Что же касается его брата, Юры, тот после войны решил заняться литературой и сначала приналёг на драматургию, втянув в соавторы своего тёзку — меня. Мы сотворили с ним две пьесы — одну на тему из школьной жизни, вторую — просто бытовую, но они на сцену не попали. Та же участь постигла и наш киносценарий. Сочинял Юра и без меня, но с тем же успехом. И вовсе не хочу сказать, что у него не было способностей. (О себе, вообще, молчу.) Не было другого, не менее, если не более, важного — удачи. И ещё один недочёт (если считать таковым и отсутствие удачи) был ему свойствен: многоречивость. Он любил поговорить — не о пустяках, нет: больше всего о событиях общественной и политической жизни, а также о людях, участвующих в них. И без труда находил единомышленников — таких же заядлых охотников до жареных (и варёных) фактов из бытия стран и отдельных личностей, и все они (охотники) были под завязку напичканы всесторонней информацией, которая требовала обдумывания, осмысления и затем обсуждения в не очень широком кругу слушателей. Всё это занимало уйму времени.
А как же с заработком на хлеб насущный? И насчёт реальной угрозы, что тебя обвинят в тунеядстве? От времени до времени он что-то писал по договору с редакциями некоторых газет и журналов; хлебом насущным питался в родительском доме, пристрастья к «сладкой жизни» не имел и обострённого честолюбия, называемого амбицией, — тоже. Свой статус безработного и безденежного нёс спокойно и никакой униженности от своего безделья на фоне ежедневно отправлявшегося на работу брата не испытывал. Брат же ни в чём его, насколько знаю, не упрекал. Правда, мать огорчалась. Особенно после того, как умер их отец. Но тогда Юра сумел устроиться на работу в редакцию журнала, где его не столько жаловали, сколько жалели, и продержался там довольно долго. Что же касается успехов в литературе, то одна его очень неплохая повесть была напечатана в зарубежном русскоязычном журнале и передана по радио «Свобода», уже когда особыми санкциями это не грозило. К моему удивлению, он не проявил по этому поводу заметной радости, это не подтолкнуло его к тому, чтобы писать ещё и ещё и делать новые попытки печататься. Но вскоре мешать ему стала уже не страсть к постижению и обсуждению происходящих на земном шаре, и особенно в нашей стране, событий, а нечто куда более серьёзное и печальное.

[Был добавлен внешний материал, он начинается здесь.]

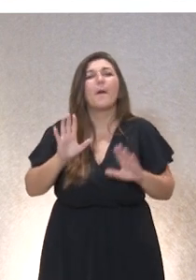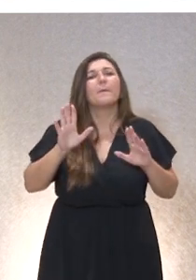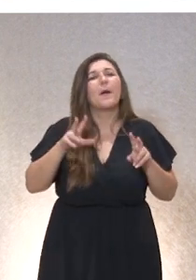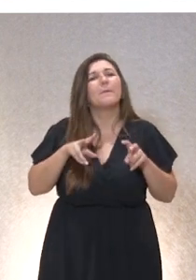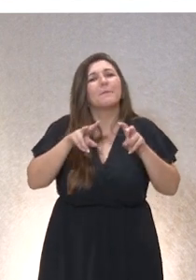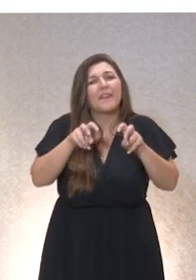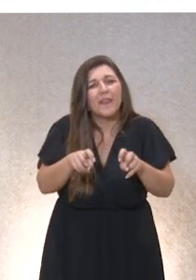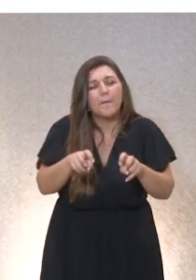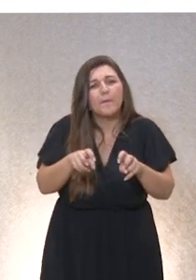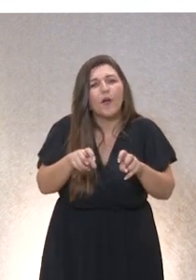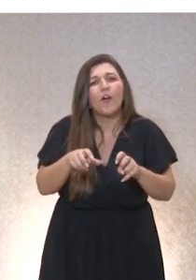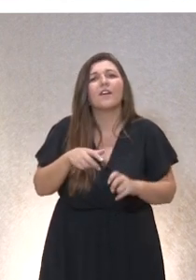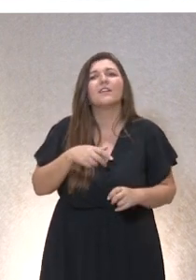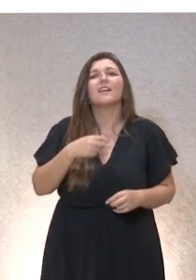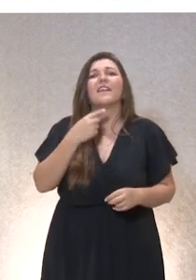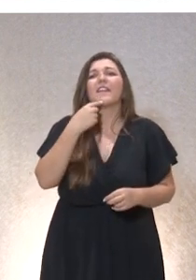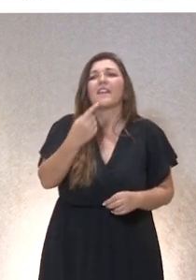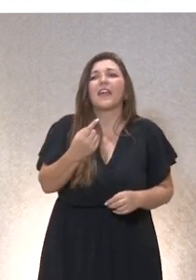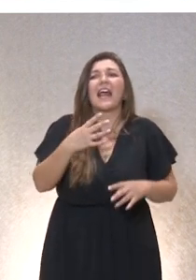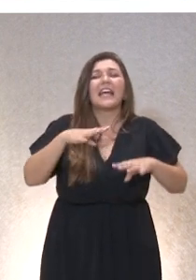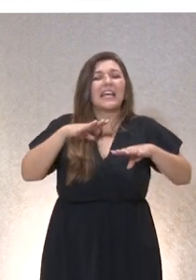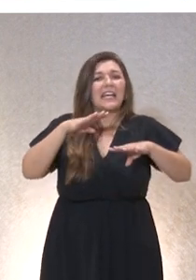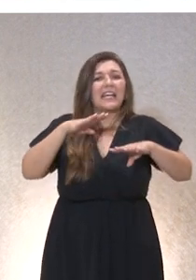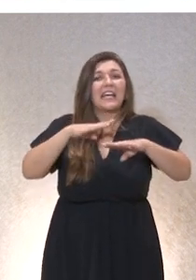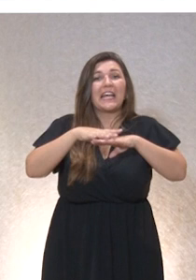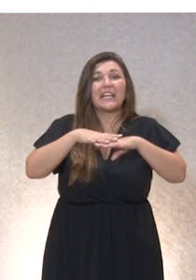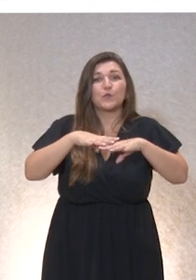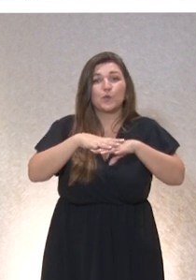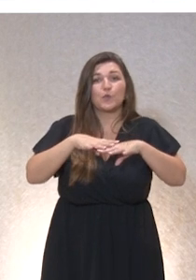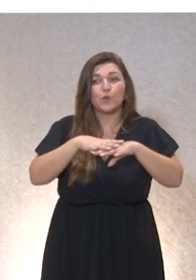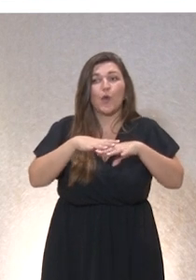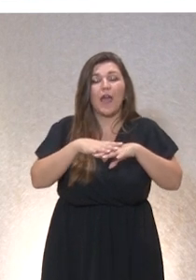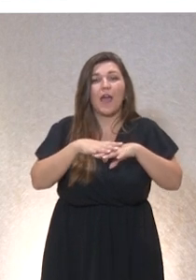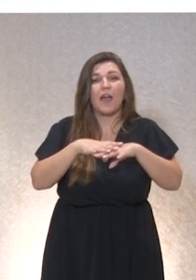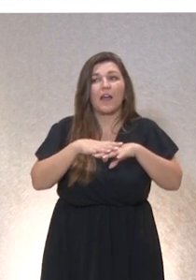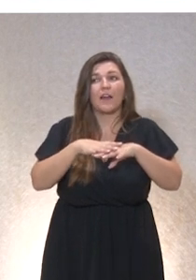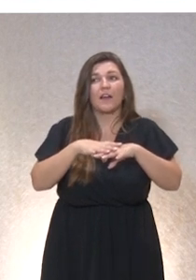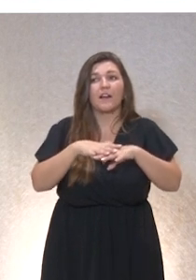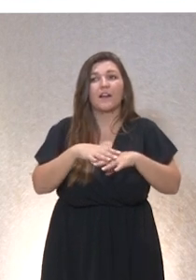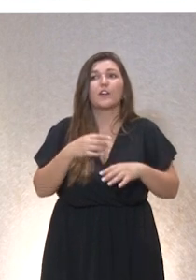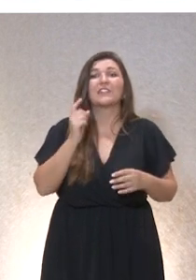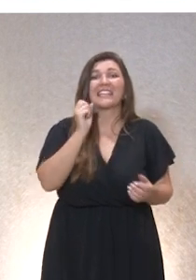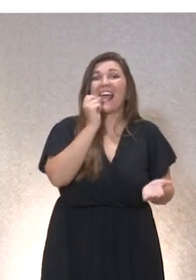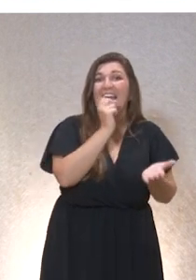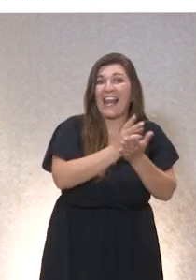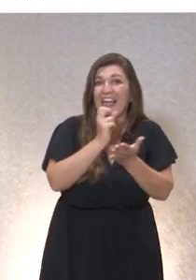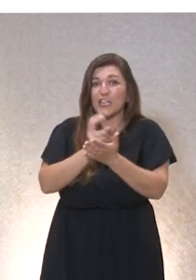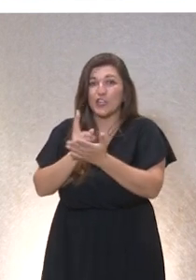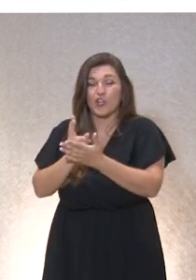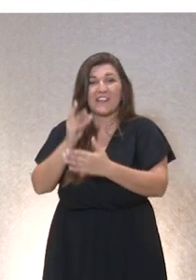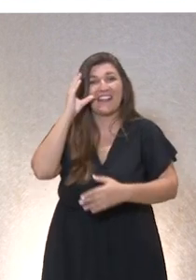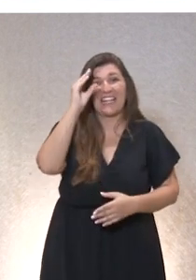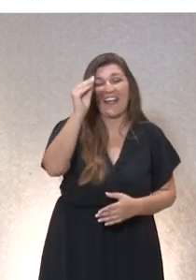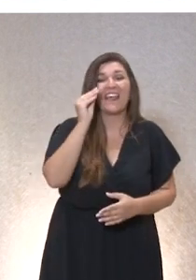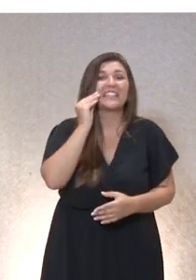que hay una estructura. En un primer momento plantearé los retos de la inteligencia artificial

У него обнаружилась злокачественная опухоль на руке, и руку пришлось ампутировать. Однако и до операции, и после он куда меньше говорил о своём несчастье, чем о расстреле рабочей демонстрации в Новочеркасске, преследовании инакомыслящих или о разгроме бульдозерами выставки художников-модернистов. Особое восхищение и удивление его мужеством я испытал, помню, когда, приехав к нему в больницу на третий или четвёртый день после операции, увидел его вполне бодрым и не услышал ни единого слова о болезни, ни одной жалобы вообще, если не считать «жалоб», а точнее, сетований на нашу родную партию и не менее родное правительство. Если бы меня не коробила известная строчка одного нашего поэта, я воскликнул бы вместе с ним: «Гвозди бы делать из этих людей!..»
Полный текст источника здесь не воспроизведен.